Roma ocorre três dias antes de Londres accionar oficialmente o processo de saída da União Europeia. “É um fracasso e uma tragédia”, diz Jean-Claude Juncker. O presidente da Comissão não está enganado. É muito mais do que a saída de um país poderoso, que sempre foi um trouble maker da integração europeia. Sê-lo fazia parte do seu principal papel europeu: garantir o equilíbrio entre as potências continentais e manter o laço transatlântico. Vai muito mais longe do que as guerras económicas ou as irritações de Bruxelas. É a “metade” atlântica da Europa que é amputada, exactamente no momento em que Donald Trump anuncia o fim da política europeia da América desde a II Guerra. Theresa May é a intérprete de um daqueles momentos da História em que um acontecimento não previsto nem desejado pode abrir as portas a uma brusca mudança de rumo. David Cameron “resolveu demonizar a Europa perante os britânicos, para depois lhes pedir que votassem por ela”, lembrava recentemente António Vitorino.

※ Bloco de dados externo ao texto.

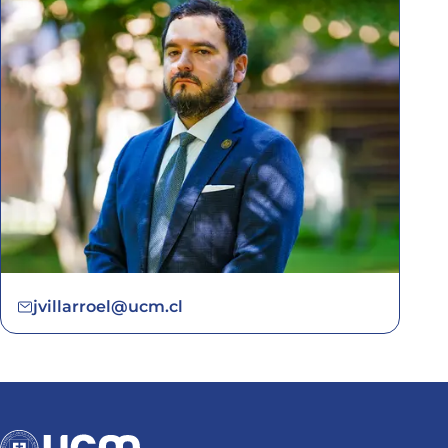
jvillarroel@ucm.cl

Angela Merkel tem um objectivo imediato: manter os 27 unidos face ao “Brexit”. Berlim também quer uma Europa mais forte em matéria de segurança e defesa, alterando uma das características mais relevantes da sua inserção europeia. A chanceler percorreu um longo caminho de aprendizagem desde a altura em que votava ao lado dos “países emergentes” no Conselho de Segurança da ONU (por exemplo, na intervenção na Líbia), para a compreensão de que a Europa está ameaçada a leste e a sul e que já não pode virar a cara para o lado. Vladimir Putin foi o factor decisivo para a fazer compreender o mundo em que vivia. François Hollande despede-se do Eliseu, depois de um mandato em que não conseguiu fazer o que prometeu aos franceses. A necessidade de manter a ilusão do eixo Paris-Berlim foi mais forte do que a sua promessa de contrariar a austeridade alemã. Foi um aliado fiel de Obama e um aliado indispensável da chanceler na crise ucraniana.

Há 62 anos

Em Messina (Sicília), há 62 anos, os representantes dos seis países europeus que tinham fundado a Comunidade Europeia do Carvão e do Aço mais o Reino Unido reuniram-se para tentarem lançar um novo projecto de integração, desta vez assente na economia. A Comunidade Europeia de Defesa, lançada em 1950, tinha fracassado. As discussões eternizaram-se. O representante britânico decidiu abandonar a reunião, acreditando que já não havia qualquer entendimento possível. Enganou-se, como hoje sabemos. A Europa foi sempre feita assim: longas discussões, cedências de parte a parte, até encontrar um terreno comum. É este o desafio que volta a enfrentar. Como diz o vice-presidente da Comissão, o holandês Frans Timmermans, a Europa tem de evitar “a terrível ressaca do nacionalismo” se quer garantir um futuro decente para os europeus. A tarefa parece ciclópica. Mas continua a não haver alternativa.